__Text passage__

────────────────

Bitcoin volatility after the halving may decline as the market matures, but sharp moves remain. BTC is still an asset with limited issuance, high sensitivity to expectations, and strong dependence on capital flows.

Possible Scenarios for Bitcoin in 2026

A Bitcoin price cycle analysis for 2026 should account not only for historical comparisons between cycles, but also for new conditions. The halving remains important, but it no longer explains the market on its own, so assessing scenarios also requires looking at liquidity, capital flows, and trading performance analytics.

There are three basic scenarios:

  • Continuation of the bullish trend amid softer monetary policy, stable ETF demand, and growing institutional adoption of Bitcoin.
  • Prolonged consolidation if capital inflows persist but liquidity remains limited.
  • An unusual correction in the event of ETF outflows, a strong dollar, high rates, or declining interest in risk assets.

Therefore, a Bitcoin forecast for 2026 is better framed not as a precise price target, but as a set of conditions. If liquidity expands, ETFs continue to attract capital, and institutional investors maintain interest, the cycle may extend. If the macro environment deteriorates, even post-halving scarcity does not guarantee sustainable growth.

────────────────

__Data extract__
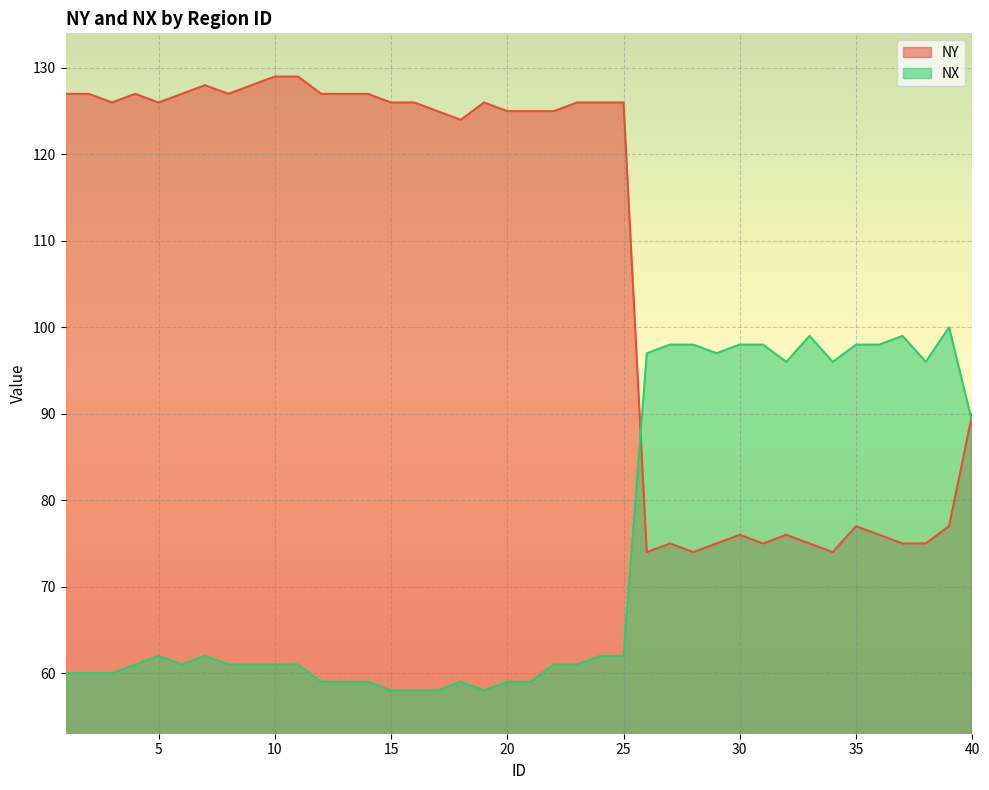

What is the sum of the NX values at 37 and 38?

195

────────────────

__Task list__
1. Answer these questions from the Bitcoin passage:
(a) What three traits does the passage say BTC still has as an asset?
(b) Under what condition does the passage expect prolonged consolidation?
(c) Rather than as a precise price target, how does the passage say a Bitcoin forecast for 2026 is better framed?
2. Print the stretch of the Bitcoin passage from "Bitcoin volatility after" through "on capital flows.".
3. Write what comes next in the Bitcoin passage, picking up after its final sentence.
The material above is separate from the Bitcoin passage.

__Answers for each item__
1.
(a) Limited issuance, high sensitivity to expectations, and strong dependence on capital flows.
(b) If capital inflows persist but liquidity remains limited.
(c) As a set of conditions.

2.
Bitcoin volatility after the halving may decline as the market matures, but sharp moves remain. BTC is still an asset with limited issuance, high sensitivity to expectations, and strong dependence on capital flows.

3.
Conclusion

The 2024 halving remains an important part of Bitcoin’s market structure, but its influence is no longer as isolated as before. Issuance has been reduced, yet the BTC price increasingly depends on capital flows, ETFs, rates, liquidity, and the behavior of institutional players.

That is why the question of why 2026 may be different for Bitcoin becomes central. The market no longer repeats past cycles literally. It is maturing, becoming more complex, and increasingly moving not only according to the halving calendar, but also according to the rules of global capital.